“As for the mystery of the seven stars that you saw in my right hand, and the seven golden lampstands, the seven stars are the angels of the seven churches, and the seven lampstands are the seven churches.” (Revelation 1:20)
The Book of Revelation is apocalyptic literature, which means that it contains many highly symbolic elements. This is distinct from historical narrative in that most of the details are to be taken literally. The author expresses himself in a way similar to Old Testament writers such as Daniel and Ezekiel. John wrote to the people of Asia Minor in regard to how God was at work in their day and also how He will work to bring things to a glorious end. Chapters two and three of Revelation contain words of Jesus commending the good deeds of the seven churches as well as Him reproving their error, calling them to repentance.
The passage is unclear as to who precisely the seven “angels” of the seven churches are. Some believe them to be angels appointed by God to act on behalf of the churches. This view would be comparable to what we see in Daniel in which angels represent nations (Daniel 10:13-21). Another point of view in regard to the seven angels is that they are messengers who delivered John’s scroll to the churches to be read. That pattern of behavior is not without precedent in Jewish history (1 Maccabees 1:44). A third interpretation as to the identity of the seven angels is that they are bishops, but it would not be wise to put much weight on a debatable text like this one in the context of episcopal development.
The first view outlined in the previous paragraph seems to more reasonably fit the context of Revelation 1:20 than others. In Revelation, the term “angel” is always a reference to heavenly beings rather than human messengers. That term has the same meaning elsewhere in apocalyptic literature. Angels were portrayed as stars (Isaiah 24:21; 2 Baruch 51:7-11). This may mean that God has given the responsibility of churches to angels, although we cannot speak dogmatically. We know that there is a time in which believers will judge angels (1 Corinthians 6:2-3). The church has been commissioned by God to provide witness for Jesus.

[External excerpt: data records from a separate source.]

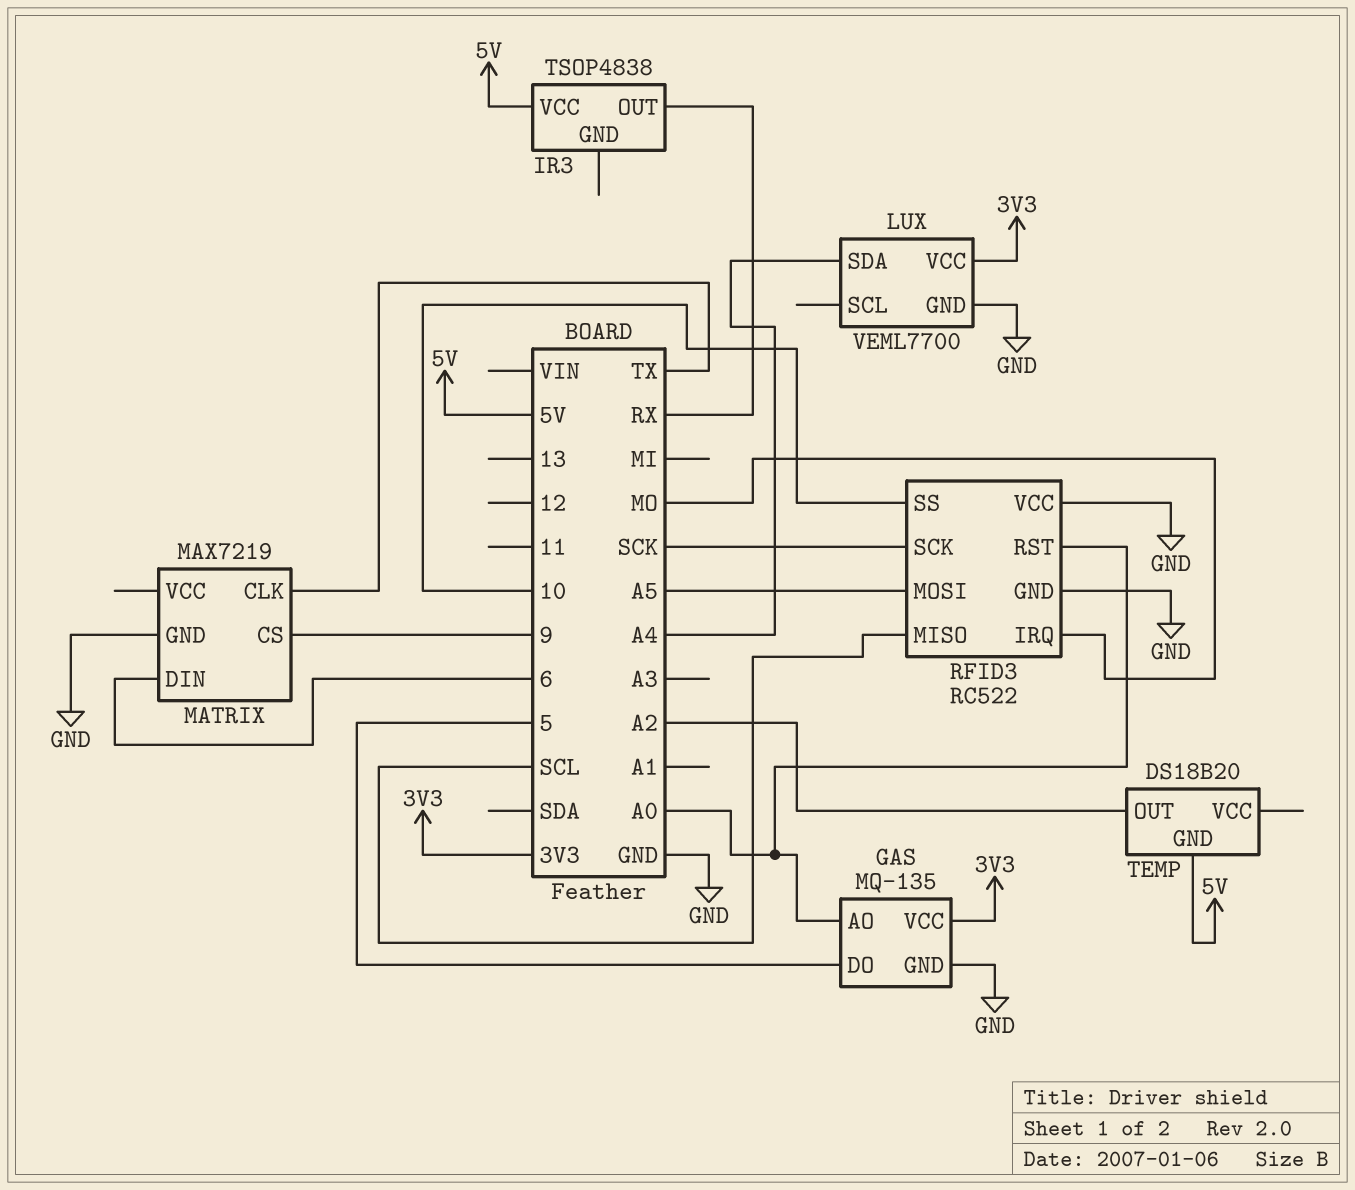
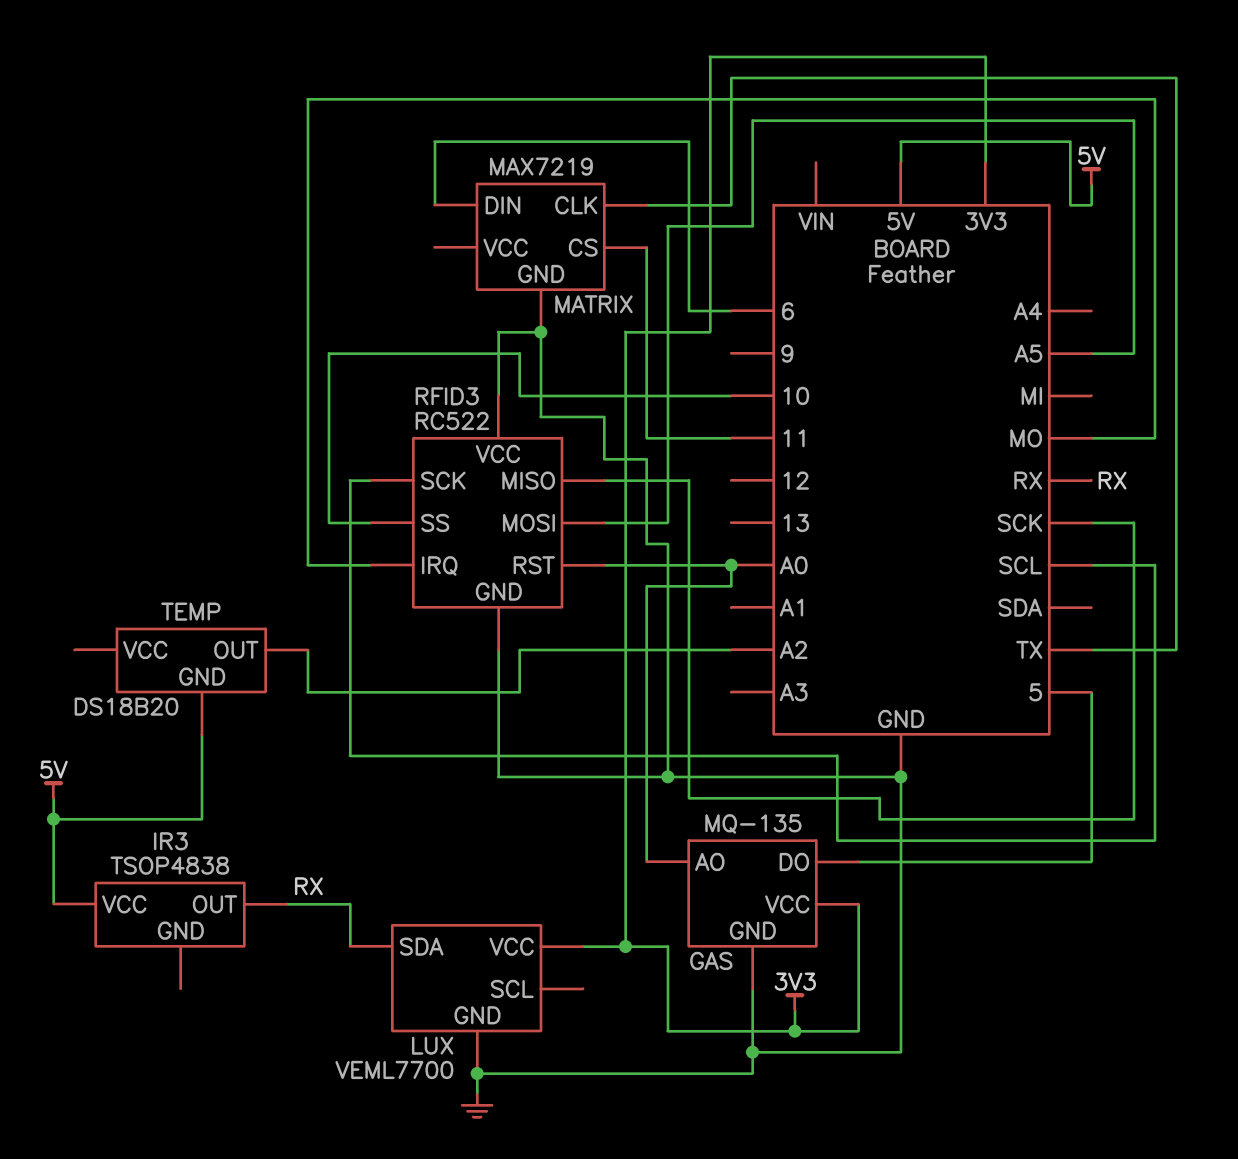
LUX pin SDA: A4 -> RX
MATRIX pin CS: 9 -> 11
RFID3 pin MISO: SCL -> SCK
RFID3 pin SCK: SCK -> SCL

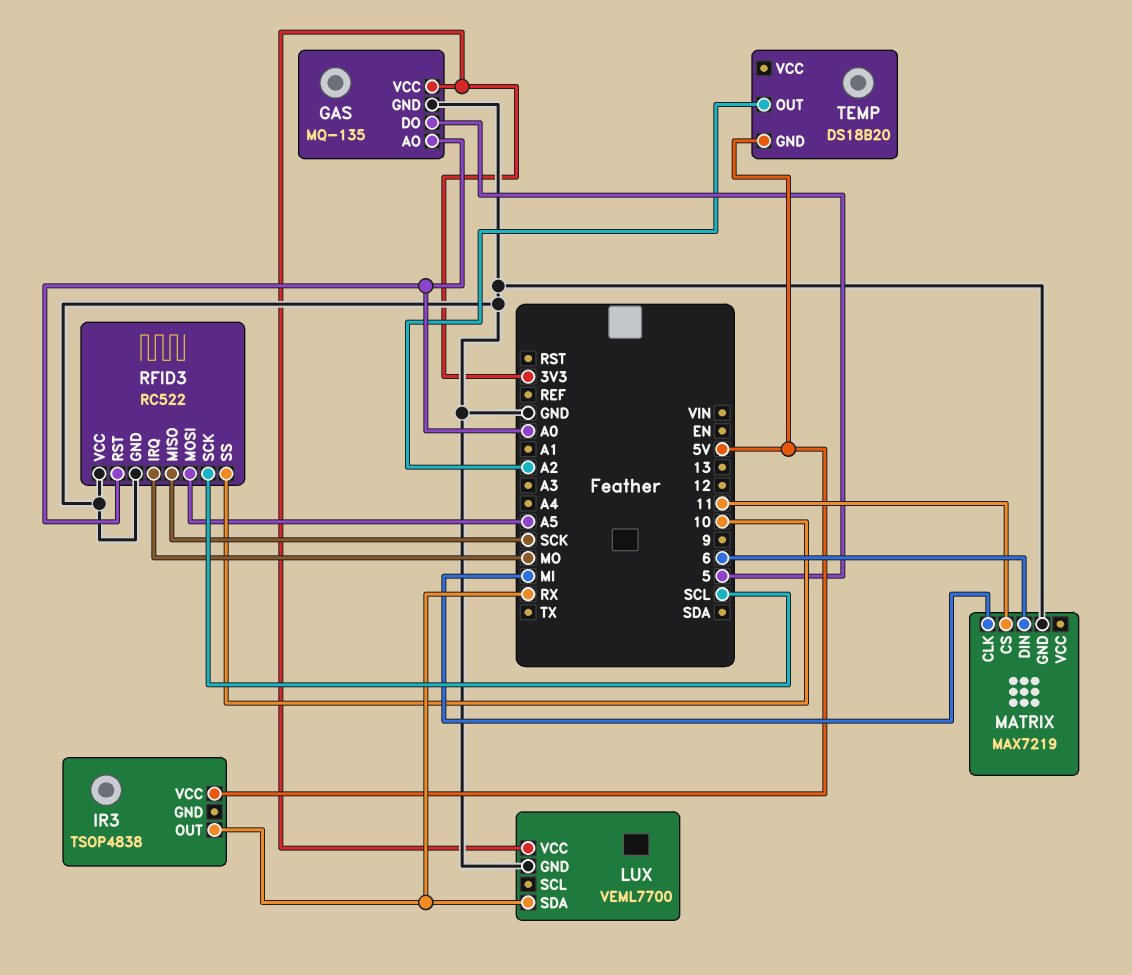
MATRIX pin CLK: TX -> MI

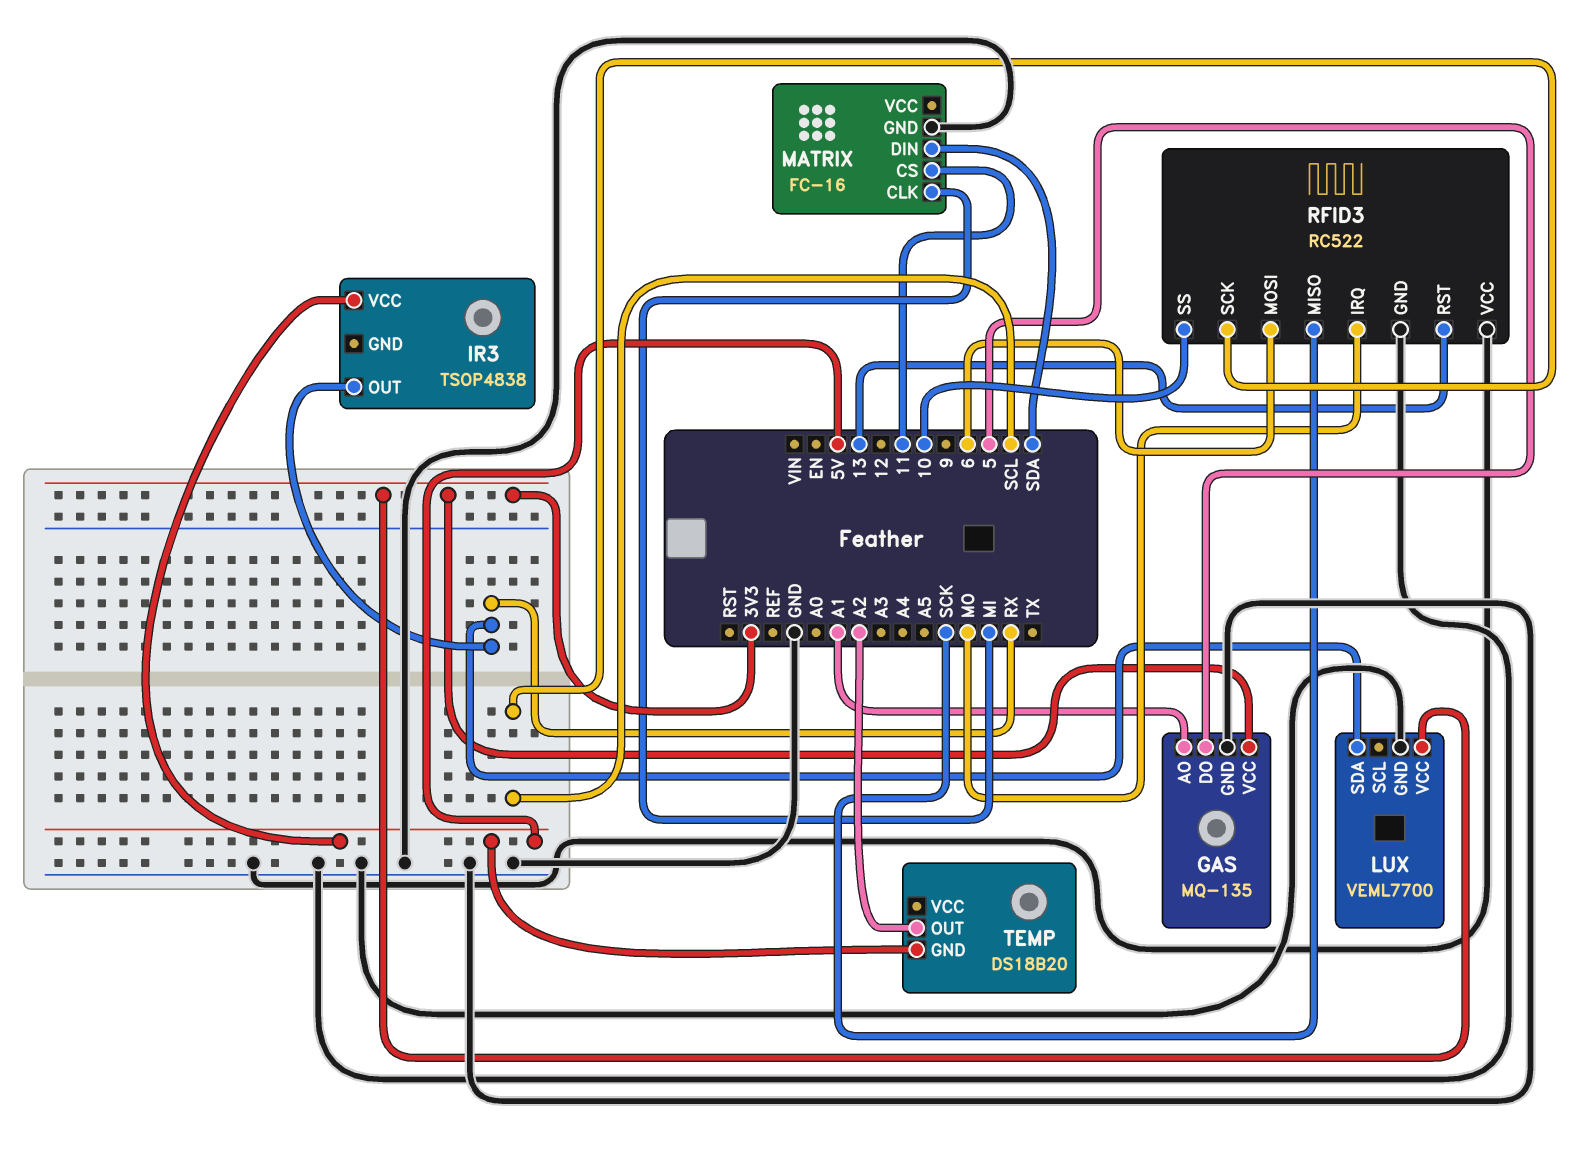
GAS pin AO: A0 -> A1
MATRIX: MAX7219 -> FC-16
MATRIX pin DIN: 6 -> SDA
RFID3 pin MOSI: A5 -> 6
RFID3 pin RST: A0 -> 13

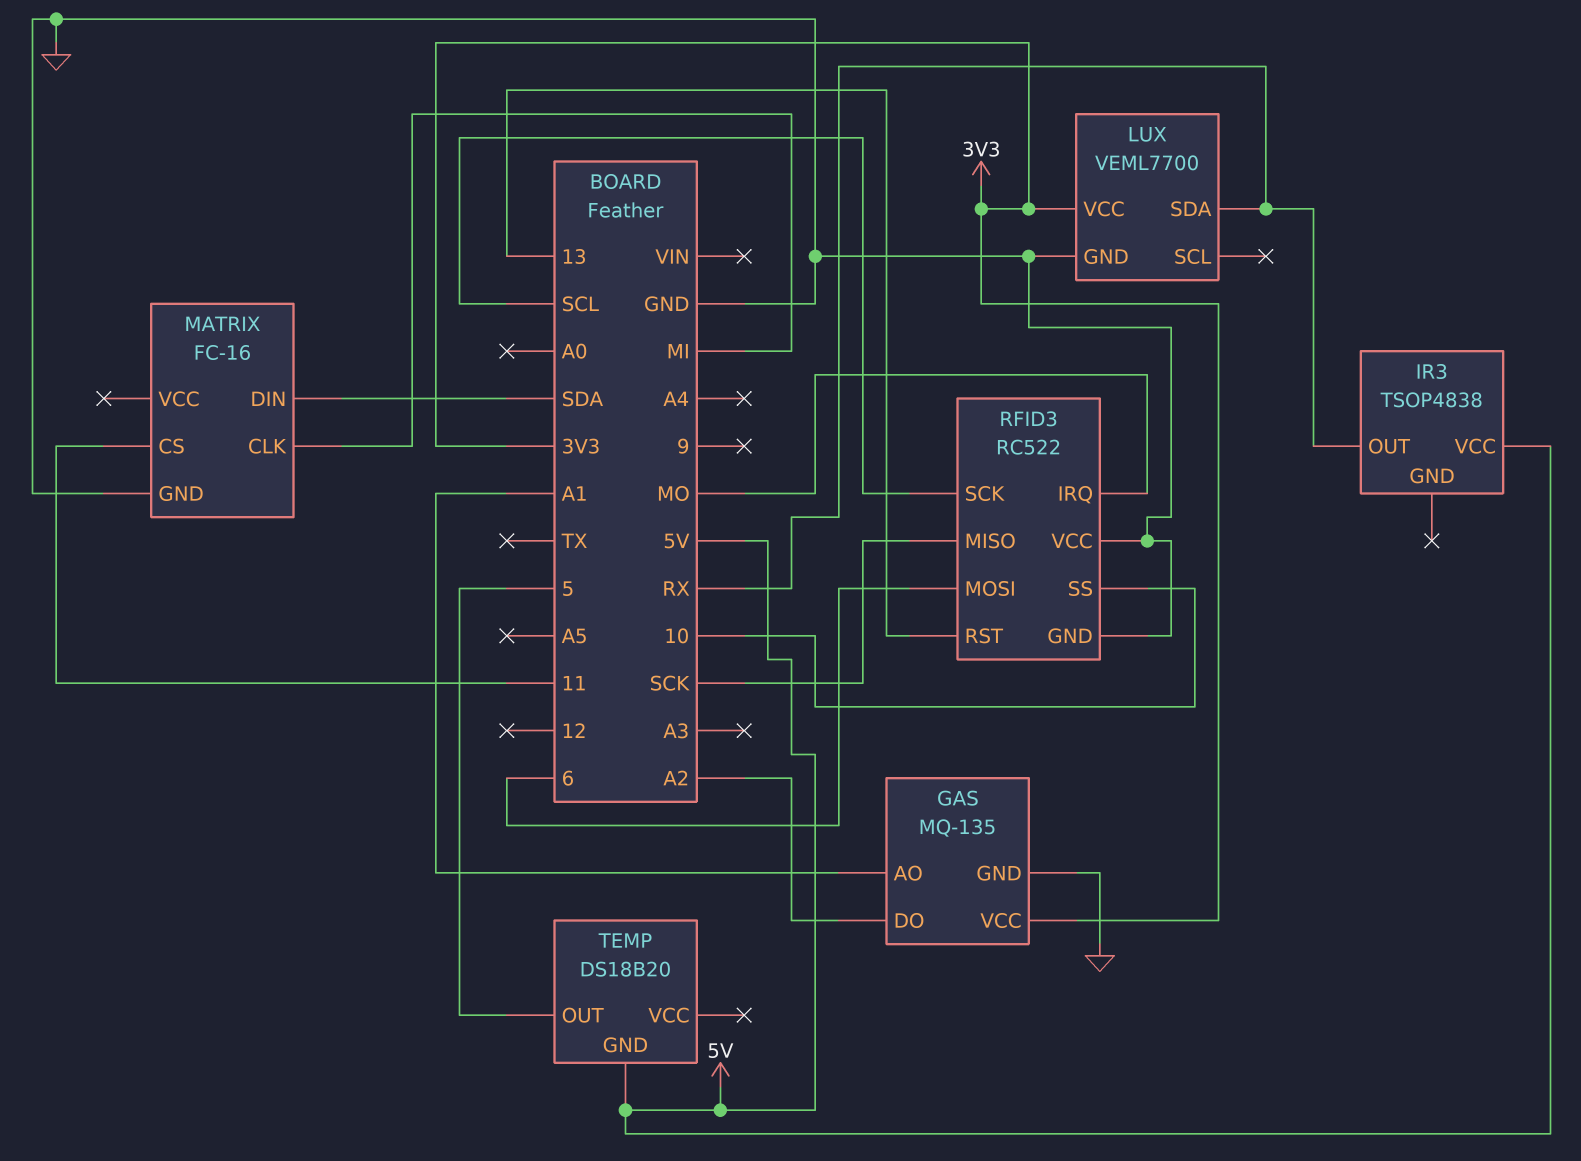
GAS pin DO: 5 -> A2
TEMP pin OUT: A2 -> 5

Even if the seven angels in Revelation 1:20 were a reference to bishops, the New Testament does not demand a specific structure of leadership in the church. In other words, while churches are seen to be governed by pluralities of elders, this idea is not applied in a strict or exhaustive manner. Consequently, there are acceptable differences in how church government can be arranged. A church could temporarily assign a role of first among equals to one pastor for the sake of convenience in settling matters. That in and of itself is not a problem.